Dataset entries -
------------
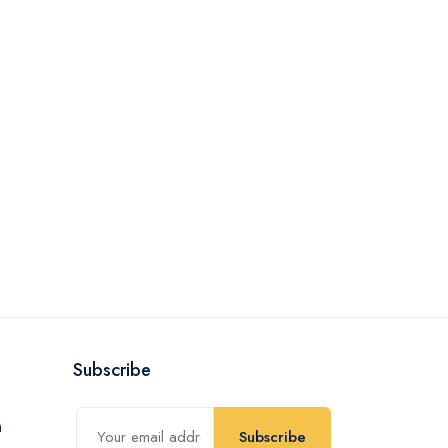
Subscribe
Subscribe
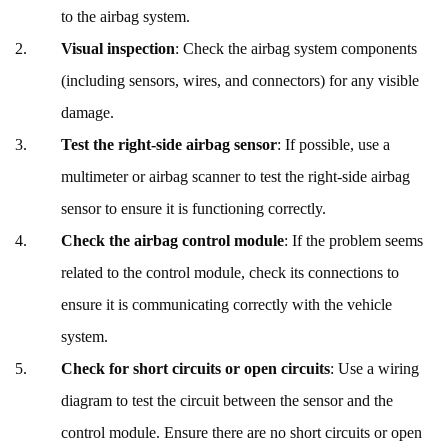
to the airbag system.
Visual inspection
: Check the airbag system components
(including sensors, wires, and connectors) for any visible
damage.
Test the right-side airbag sensor
: If possible, use a
multimeter or airbag scanner to test the right-side airbag
sensor to ensure it is functioning correctly.
Check the airbag control module
: If the problem seems
related to the control module, check its connections to
ensure it is communicating correctly with the vehicle
system.
Check for short circuits or open circuits
: Use a wiring
diagram to test the circuit between the sensor and the
control module. Ensure there are no short circuits or open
------------
GOAL OF THE EXERCISE - Copy every line of the records above word for word, leaving out the pictures.

EXERCISE RESPONSE -
Subscribe
Subscribe
to the airbag system.
Visual inspection
: Check the airbag system components
(including sensors, wires, and connectors) for any visible
damage.
Test the right-side airbag sensor
: If possible, use a
multimeter or airbag scanner to test the right-side airbag
sensor to ensure it is functioning correctly.
Check the airbag control module
: If the problem seems
related to the control module, check its connections to
ensure it is communicating correctly with the vehicle
system.
Check for short circuits or open circuits
: Use a wiring
diagram to test the circuit between the sensor and the
control module. Ensure there are no short circuits or open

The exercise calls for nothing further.